Willison ran both models through his standard informal benchmark: generating an SVG of a pelican riding a bicycle. He links to the outputs. Flash produced “an excellent bicycle — good frame shape, nice chain, even has a reflector on the front wheel. Pelican has a mean looking expression but has its wings on the handlebars and feet on the pedals.” Pro’s result was mixed: “Another solid bicycle, albeit the spokes are a little jagged and the frame is compressed a bit. Pelican has gone a bit wrong — it has a VERY large body, only one wing, a weirdly hairy backside.”

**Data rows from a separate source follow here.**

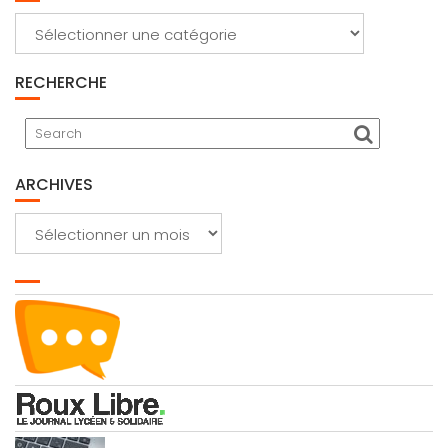
Catégories
RECHERCHE
ARCHIVES
Archives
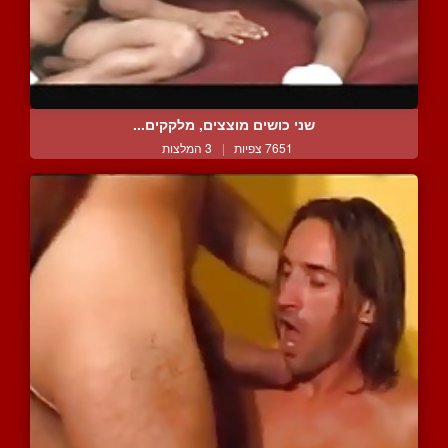
שני כושים מוצצים, מלקקים...
7651 צפיות
|
3 המלצות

Informal as this is, Willison has been running the same pelican test across DeepSeek versions since V3-0324, which gives it some longitudinal value as a rough consistency check.

Running locally

Willison tested both models via OpenRouter using his llm-openrouter plugin, rather than running them locally. He notes that a quantized version of Flash might fit on his 128GB M5 MacBook Pro, and that Pro could potentially run if active experts are streamed from disk — though this is speculative.

He says he is watching Unsloth’s Hugging Face page for quantized versions, which the Unsloth team typically produces quickly for large open-weights releases. For researchers and developers interested in running the model locally, the 160GB Flash file is the more plausible starting point; the 865GB Pro would require either substantial RAM or creative streaming approaches.

The MIT license means both models can be used without the usage restrictions that apply to some other open-weights releases, which matters for commercial deployment and fine-tuning. Combined with the pricing and efficiency numbers, DeepSeek has released two models that will draw serious attention from anyone building applications where inference cost is a meaningful variable.